The hospital had looked at commercial appeal automation tools but found them too rigid — they generated letters from fixed templates that didn't cite the specific policy clauses relevant to each denial. The appeals team needed something that could reason about payer policy in the context of a specific patient record, not fill in a form. The question was whether RAG could do that — and whether it could be demonstrated quickly enough to justify the investment in finding out.
The challenge
The first three days were spent mapping the actual data landscape: what denial types were most common, which payers generated the most denials, where the payer policy documents were stored and in what format, and what clinical documentation was available to support appeals. This produced the scope for the prototype — two payer types, three denial categories — narrow enough to validate in ten days, representative enough to be meaningful.
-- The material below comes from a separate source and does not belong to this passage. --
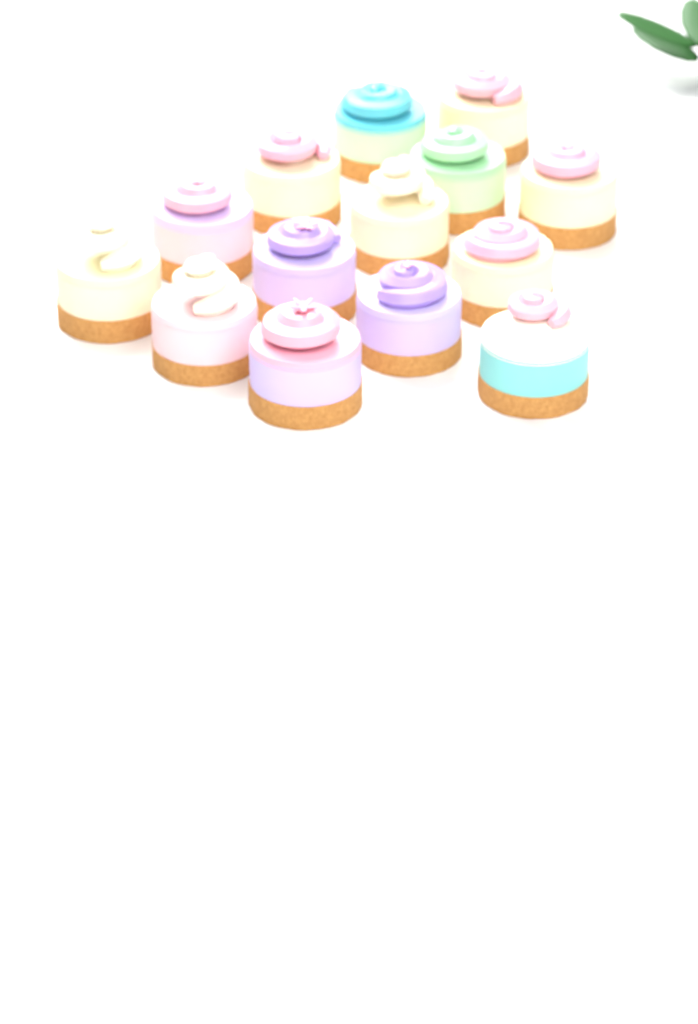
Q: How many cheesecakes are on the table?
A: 14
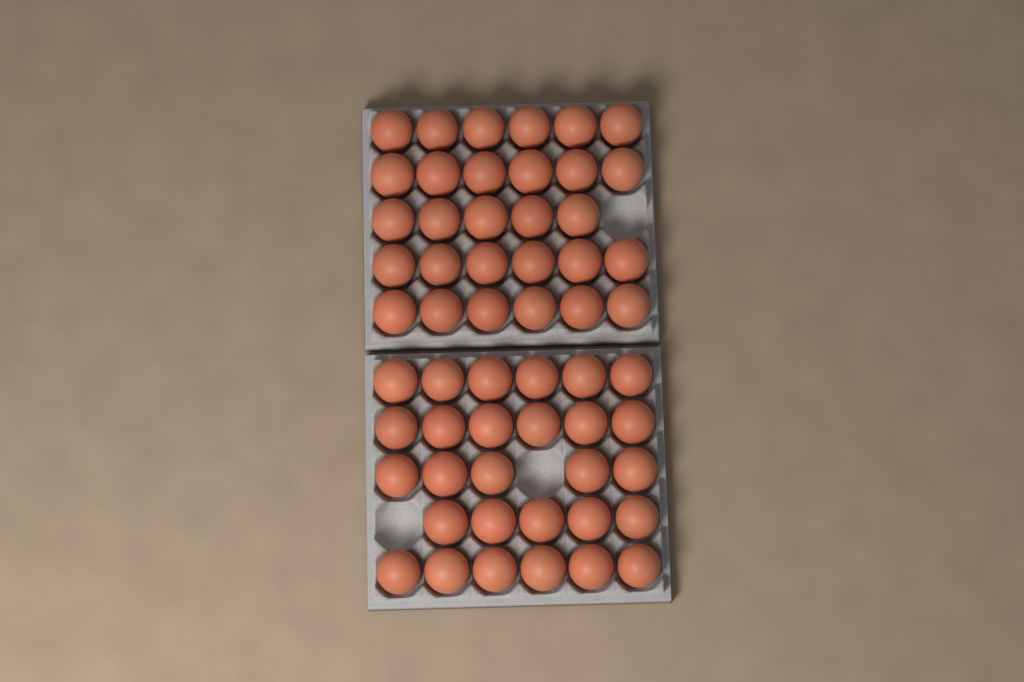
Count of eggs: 57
A RAG pipeline built on LangGraph with Qdrant as the vector store. Payer policy documents were chunked, embedded, and indexed. The pipeline parsed the denial notice to extract the denial code, denial reason, and relevant patient identifiers; retrieved the top-k policy sections from Qdrant; and fed the retrieved policy text along with the patient record summary into GPT-4o with a structured prompt that required the output to cite specific policy language. The appeal letter was generated as a structured document ready for human review.
The prototype was run against 40 historical denials where the outcome was known — successful appeals that the billing team had won manually. Generated letters were evaluated against the winning human-written letters on three dimensions: policy citation accuracy (did it cite the right clause?), clinical grounding (did it correctly use the patient record?), and completeness (did it address the specific denial reason?). 90%+ of the generated letters were assessed as acceptable first drafts by the billing team lead.
The final two days were a structured presentation of results — benchmark numbers, example outputs, failure analysis, and a proposed production roadmap. The roadmap covered the additional payer types to be indexed, the human review and approval workflow, PIPEDA compliance requirements for handling patient data in the pipeline, and a phased rollout plan. The hospital approved the production investment on day 14.